Gisela Casimiro
o poema é um campo de batalha
O poema é um campo de batalha, é um corvo. É a senhora que pede esmola sentada à beira das escadas rolantes na estação de comboios e que eu ignoro de cada vez que por ela passo. O poema é a nobreza que essa senhora terá a mais do que eu, é a esmola pura que eu não mereço, sequer, pedir-lhe. O poema é a árvore do cimo da qual eu aprendo que o meu coração tem fundo. Em algumas manhãs, talvez por os anjos se demorarem mais à minha volta, vejo-a da janela do meu quarto e sei: o poema é este comover contínuo. O poema é o caminho que ainda me falta percorrer para o amor que me foi destinado e que se apresenta sob a forma de imagens esbatidas, difusas de quem sei que espera por mim nalgum país distante e que se distingue do que eu habito agora por não bastar um abrir ou fechar de olhos para lá chegar.

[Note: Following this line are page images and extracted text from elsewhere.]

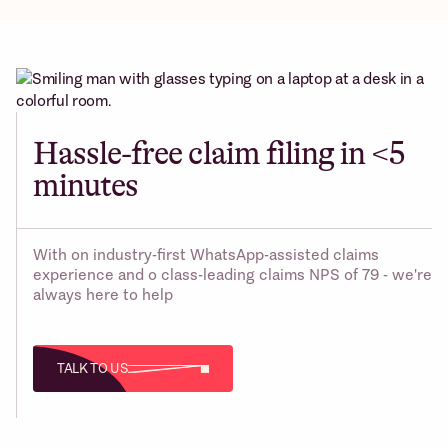
Hassle-free claim filing in <5
minutes
With on industry-first WhatsApp-assisted claims
experience and o class-leading claims NPS of 79 - we're
always here to help
TALK TO US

O poema é o verbo salvar. O poema é a criança que no metro toca acordeão com um cachorro ao ombro, é um quadro. É o pé da minha avó, amputado, é uma nuvem. O poema é o meu silêncio para com o mundo. O poema é como sei que Deus é o ser mais solitário do Universo; é a minha oração, a minha forma desajeitada de fazer-lhe companhia.